→ **Exercise set**:
A) According to the Amazon OpenSearch Service page, which version of Elasticsearch was the open-source OpenSearch project forked from?
B) Reproduce the Amazon OpenSearch Service page word for word from "When sizing a" up to and including "against node failure.".
C) Which patterns for getting data into OpenSearch does the Amazon OpenSearch Service page list?

→ **Extract**:
Amazon OpenSearch Service#

Relational databases like RDS are optimized for structured queries, and DynamoDB excels at key-value lookups — but both fall short when you need to search across large volumes of unstructured or semi-structured text, or to run real-time analytics on log data. Amazon OpenSearch Service 🔗 is a managed service built for exactly these use cases: full-text search, log and event analytics, and observability pipelines. It is the AWS-managed successor to Amazon Elasticsearch Service, based on the open-source OpenSearch project (itself a fork of Elasticsearch 7.10).

A common real-world pattern: your application stores orders in DynamoDB, but you also stream those records into OpenSearch so users can search by product name, description, or any text field — something DynamoDB cannot do efficiently.

Core Concepts#

OpenSearch organizes data differently from a relational database. Instead of tables and rows, it uses indexes and documents. A document is a JSON object (analogous to a row), and an index is a named collection of documents (analogous to a table). Under the hood, each index is split into shards — independent units of storage and computation distributed across the cluster nodes. Each shard can have one or more replicas, which are copies that provide both redundancy and additional read capacity. 🔗

When sizing a domain, the number of shards and replicas directly affects both performance and fault tolerance — more shards allow parallelism; replicas protect against node failure.

Ingestion Patterns#

Getting data into OpenSearch typically follows one of three patterns:

  • Kinesis Data Firehose — The most common serverless approach. Firehose can directly deliver streaming data (from Kinesis Data Streams, application logs, etc.) to an OpenSearch domain with built-in batching and retry. No custom code required. 🔗
  • Lambda — A Lambda function reacts to events (a DynamoDB Stream, an S3 upload, an SQS message) and writes documents to OpenSearch via the OpenSearch REST API. This gives you full control over transformation logic before indexing.
  • Logstash — Part of the classic ELK/OpenSearch stack. Logstash is an open-source data pipeline tool that collects, filters, and ships logs to OpenSearch. Useful when migrating existing Logstash-based pipelines to AWS.

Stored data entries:
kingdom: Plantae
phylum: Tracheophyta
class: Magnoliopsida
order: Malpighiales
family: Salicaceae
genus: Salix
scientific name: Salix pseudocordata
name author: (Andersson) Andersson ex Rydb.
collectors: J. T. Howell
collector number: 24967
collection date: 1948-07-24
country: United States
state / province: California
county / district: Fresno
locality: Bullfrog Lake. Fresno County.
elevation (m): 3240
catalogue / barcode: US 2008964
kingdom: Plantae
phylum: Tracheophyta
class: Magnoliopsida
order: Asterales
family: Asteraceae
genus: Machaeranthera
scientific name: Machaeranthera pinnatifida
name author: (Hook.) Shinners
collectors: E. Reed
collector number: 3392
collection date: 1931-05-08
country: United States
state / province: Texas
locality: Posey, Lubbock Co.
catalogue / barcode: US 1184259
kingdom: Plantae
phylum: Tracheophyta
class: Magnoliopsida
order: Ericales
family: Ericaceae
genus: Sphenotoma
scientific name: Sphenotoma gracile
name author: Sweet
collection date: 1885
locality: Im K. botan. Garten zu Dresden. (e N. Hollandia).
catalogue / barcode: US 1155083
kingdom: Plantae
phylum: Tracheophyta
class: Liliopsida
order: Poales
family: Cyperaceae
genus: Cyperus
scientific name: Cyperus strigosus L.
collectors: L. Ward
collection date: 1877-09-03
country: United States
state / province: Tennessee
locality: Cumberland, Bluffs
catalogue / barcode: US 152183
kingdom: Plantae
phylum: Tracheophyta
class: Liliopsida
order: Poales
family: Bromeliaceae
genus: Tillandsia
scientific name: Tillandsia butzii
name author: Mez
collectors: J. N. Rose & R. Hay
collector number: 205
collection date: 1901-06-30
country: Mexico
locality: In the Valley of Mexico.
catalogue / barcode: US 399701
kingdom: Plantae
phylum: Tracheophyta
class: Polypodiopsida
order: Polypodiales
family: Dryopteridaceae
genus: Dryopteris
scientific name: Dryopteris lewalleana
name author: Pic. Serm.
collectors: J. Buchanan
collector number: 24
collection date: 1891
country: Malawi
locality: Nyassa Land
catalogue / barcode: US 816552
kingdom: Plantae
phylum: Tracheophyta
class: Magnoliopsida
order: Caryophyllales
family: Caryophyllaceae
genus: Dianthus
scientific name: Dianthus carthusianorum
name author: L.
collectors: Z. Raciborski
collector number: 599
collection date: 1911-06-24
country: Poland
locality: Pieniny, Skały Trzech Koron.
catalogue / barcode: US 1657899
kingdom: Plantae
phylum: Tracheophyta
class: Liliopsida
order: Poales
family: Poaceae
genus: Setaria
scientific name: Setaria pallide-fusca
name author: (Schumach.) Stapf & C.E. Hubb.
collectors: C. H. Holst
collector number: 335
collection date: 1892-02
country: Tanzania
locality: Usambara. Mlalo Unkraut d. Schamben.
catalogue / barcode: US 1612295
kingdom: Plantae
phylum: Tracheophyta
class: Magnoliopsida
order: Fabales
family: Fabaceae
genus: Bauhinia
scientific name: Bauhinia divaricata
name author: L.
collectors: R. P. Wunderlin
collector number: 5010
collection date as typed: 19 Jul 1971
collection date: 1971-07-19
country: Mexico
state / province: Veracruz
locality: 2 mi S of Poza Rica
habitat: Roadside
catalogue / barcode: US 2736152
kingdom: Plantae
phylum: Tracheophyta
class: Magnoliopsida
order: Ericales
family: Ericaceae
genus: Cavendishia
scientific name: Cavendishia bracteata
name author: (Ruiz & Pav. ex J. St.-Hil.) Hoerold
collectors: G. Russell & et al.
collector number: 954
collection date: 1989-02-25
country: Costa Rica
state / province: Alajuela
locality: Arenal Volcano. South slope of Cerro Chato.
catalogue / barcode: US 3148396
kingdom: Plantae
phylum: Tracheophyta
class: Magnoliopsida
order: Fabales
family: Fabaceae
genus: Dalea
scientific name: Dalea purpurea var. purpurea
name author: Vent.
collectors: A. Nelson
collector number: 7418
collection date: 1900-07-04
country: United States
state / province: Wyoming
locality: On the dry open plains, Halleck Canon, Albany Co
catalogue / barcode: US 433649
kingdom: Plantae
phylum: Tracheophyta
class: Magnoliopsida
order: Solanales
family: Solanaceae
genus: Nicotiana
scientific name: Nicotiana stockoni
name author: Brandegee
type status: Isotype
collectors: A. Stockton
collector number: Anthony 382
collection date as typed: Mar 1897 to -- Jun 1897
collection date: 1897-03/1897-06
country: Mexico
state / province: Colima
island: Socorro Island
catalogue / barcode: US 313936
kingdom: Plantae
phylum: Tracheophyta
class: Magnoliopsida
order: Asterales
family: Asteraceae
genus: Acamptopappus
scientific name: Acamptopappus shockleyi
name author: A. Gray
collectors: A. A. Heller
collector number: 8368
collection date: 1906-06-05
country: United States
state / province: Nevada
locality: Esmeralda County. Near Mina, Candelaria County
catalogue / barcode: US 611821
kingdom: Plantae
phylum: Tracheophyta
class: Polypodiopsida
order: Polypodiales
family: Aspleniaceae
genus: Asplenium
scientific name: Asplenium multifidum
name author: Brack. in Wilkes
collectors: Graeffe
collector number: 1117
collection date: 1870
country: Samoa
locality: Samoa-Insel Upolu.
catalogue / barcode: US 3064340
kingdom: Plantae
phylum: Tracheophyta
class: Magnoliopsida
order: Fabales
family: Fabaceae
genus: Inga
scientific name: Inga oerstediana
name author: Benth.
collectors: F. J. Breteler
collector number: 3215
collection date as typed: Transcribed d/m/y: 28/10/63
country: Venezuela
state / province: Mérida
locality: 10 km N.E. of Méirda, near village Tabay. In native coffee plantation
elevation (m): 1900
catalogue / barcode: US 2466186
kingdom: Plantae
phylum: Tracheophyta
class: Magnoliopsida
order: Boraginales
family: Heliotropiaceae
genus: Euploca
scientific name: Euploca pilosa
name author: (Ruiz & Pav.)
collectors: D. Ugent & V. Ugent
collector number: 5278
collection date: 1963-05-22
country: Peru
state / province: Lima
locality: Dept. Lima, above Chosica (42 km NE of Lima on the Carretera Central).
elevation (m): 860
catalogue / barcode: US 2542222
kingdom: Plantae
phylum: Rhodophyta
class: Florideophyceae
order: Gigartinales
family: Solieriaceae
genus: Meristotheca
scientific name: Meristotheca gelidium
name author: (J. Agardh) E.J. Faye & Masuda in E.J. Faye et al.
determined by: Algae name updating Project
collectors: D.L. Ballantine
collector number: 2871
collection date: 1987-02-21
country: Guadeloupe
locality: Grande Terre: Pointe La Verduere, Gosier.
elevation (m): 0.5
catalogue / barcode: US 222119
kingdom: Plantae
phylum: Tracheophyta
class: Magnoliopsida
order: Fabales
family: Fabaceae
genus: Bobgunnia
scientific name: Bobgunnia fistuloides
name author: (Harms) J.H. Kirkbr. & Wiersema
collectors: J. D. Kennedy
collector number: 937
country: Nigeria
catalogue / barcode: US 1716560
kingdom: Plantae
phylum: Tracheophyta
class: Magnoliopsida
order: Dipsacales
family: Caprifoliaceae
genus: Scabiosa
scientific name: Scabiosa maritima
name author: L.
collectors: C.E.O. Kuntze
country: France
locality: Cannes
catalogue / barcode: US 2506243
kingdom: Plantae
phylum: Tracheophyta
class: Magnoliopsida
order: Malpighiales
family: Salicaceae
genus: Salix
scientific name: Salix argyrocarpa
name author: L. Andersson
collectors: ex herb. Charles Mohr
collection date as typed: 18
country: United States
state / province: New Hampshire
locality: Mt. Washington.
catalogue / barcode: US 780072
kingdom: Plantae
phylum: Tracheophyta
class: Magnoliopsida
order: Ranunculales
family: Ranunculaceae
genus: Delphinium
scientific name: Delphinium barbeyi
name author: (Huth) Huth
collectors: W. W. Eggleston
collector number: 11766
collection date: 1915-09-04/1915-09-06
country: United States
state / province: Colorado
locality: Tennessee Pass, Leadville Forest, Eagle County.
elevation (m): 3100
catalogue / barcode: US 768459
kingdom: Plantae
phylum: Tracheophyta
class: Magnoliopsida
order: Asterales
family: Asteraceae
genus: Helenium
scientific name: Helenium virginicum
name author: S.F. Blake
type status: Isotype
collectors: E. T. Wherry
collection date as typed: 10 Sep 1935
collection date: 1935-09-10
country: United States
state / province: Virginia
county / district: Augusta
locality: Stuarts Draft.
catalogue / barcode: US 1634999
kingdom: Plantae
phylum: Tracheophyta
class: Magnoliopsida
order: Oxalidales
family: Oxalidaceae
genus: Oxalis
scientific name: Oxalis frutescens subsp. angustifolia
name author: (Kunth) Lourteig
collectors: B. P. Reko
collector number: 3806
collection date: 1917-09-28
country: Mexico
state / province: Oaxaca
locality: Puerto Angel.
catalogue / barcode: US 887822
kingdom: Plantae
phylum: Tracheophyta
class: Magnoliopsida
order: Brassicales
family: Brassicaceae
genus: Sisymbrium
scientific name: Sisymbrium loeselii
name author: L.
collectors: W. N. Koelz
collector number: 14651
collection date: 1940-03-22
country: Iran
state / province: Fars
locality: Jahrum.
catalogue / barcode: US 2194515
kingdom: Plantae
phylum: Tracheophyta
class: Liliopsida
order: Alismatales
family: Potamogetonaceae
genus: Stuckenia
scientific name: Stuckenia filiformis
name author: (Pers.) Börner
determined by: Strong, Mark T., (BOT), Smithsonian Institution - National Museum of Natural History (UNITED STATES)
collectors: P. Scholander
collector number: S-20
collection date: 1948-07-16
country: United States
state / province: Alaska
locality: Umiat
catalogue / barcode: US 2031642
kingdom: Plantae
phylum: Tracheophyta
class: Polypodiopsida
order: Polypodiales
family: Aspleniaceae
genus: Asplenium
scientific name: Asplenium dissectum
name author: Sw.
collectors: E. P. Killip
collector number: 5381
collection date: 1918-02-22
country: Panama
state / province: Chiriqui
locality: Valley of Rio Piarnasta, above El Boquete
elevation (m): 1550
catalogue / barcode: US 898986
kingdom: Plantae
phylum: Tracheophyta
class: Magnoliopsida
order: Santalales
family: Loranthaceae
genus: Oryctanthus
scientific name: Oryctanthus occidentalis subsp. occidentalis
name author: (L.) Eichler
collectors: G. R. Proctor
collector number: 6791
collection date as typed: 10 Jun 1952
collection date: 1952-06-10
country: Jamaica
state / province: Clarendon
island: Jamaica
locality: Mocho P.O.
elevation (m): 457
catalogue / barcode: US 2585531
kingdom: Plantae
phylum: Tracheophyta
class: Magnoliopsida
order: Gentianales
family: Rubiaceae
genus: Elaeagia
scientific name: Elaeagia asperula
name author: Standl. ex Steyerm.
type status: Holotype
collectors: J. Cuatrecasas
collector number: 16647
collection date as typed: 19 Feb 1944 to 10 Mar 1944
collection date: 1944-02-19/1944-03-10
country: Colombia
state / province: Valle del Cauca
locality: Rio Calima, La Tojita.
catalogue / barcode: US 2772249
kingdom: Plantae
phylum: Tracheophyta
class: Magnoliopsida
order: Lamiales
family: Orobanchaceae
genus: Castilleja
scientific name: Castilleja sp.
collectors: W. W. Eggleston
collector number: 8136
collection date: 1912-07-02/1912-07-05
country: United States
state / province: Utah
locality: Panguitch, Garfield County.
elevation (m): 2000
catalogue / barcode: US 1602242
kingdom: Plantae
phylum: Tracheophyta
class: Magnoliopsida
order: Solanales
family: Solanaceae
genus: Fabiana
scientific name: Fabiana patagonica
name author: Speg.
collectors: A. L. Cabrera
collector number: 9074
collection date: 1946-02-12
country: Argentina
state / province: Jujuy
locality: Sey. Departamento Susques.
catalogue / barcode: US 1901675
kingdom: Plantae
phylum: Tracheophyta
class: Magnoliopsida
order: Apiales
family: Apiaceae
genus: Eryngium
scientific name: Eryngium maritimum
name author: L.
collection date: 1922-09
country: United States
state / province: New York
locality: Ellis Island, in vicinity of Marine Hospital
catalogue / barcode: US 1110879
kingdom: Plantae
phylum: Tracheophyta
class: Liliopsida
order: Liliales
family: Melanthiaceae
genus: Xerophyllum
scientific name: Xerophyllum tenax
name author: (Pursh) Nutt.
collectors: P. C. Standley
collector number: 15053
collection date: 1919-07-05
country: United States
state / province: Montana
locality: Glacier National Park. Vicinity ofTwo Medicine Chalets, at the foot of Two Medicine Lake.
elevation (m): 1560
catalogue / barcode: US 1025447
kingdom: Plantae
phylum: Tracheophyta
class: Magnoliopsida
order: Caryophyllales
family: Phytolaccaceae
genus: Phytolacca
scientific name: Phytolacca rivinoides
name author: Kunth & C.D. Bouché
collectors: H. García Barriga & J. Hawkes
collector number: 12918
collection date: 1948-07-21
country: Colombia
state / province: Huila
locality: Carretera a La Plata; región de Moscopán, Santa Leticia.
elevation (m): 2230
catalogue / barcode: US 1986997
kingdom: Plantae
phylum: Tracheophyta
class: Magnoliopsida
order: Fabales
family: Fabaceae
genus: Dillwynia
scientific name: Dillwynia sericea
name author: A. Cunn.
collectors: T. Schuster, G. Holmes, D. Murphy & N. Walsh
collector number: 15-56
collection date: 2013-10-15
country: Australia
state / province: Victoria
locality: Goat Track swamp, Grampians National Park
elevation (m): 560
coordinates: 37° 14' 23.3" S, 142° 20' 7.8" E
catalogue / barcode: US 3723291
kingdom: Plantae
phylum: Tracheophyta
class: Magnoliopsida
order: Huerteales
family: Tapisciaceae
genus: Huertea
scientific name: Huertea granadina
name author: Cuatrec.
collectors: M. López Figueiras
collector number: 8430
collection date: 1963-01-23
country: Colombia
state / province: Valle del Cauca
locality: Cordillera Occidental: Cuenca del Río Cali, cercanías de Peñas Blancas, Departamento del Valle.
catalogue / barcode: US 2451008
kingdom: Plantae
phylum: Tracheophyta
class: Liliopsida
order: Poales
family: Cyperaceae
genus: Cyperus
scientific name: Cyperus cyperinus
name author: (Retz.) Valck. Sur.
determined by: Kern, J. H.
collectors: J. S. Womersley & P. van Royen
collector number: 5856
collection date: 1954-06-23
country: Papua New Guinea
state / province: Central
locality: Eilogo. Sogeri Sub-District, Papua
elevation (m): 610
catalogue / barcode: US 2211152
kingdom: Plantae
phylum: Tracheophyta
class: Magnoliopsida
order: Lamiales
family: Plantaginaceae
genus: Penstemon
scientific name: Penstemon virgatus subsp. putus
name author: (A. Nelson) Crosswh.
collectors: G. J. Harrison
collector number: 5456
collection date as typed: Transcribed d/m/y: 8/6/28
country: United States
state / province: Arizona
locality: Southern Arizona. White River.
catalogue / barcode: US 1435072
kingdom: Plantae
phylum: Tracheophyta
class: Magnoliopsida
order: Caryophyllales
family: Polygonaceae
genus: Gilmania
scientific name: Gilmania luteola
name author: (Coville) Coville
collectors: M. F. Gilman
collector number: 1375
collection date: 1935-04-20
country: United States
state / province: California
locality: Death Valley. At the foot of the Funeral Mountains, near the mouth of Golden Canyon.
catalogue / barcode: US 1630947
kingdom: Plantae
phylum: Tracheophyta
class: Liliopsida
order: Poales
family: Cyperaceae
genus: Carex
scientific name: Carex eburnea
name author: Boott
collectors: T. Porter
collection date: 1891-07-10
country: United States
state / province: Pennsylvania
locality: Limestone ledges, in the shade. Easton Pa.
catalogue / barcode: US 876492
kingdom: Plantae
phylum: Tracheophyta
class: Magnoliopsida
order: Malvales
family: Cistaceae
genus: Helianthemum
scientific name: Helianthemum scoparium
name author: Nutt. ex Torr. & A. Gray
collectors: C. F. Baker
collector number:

→ **Answers to the exercises**:
A) Elasticsearch 7.10

B)
When sizing a domain, the number of shards and replicas directly affects both performance and fault tolerance — more shards allow parallelism; replicas protect against node failure.

C) Kinesis Data Firehose, Lambda, Logstash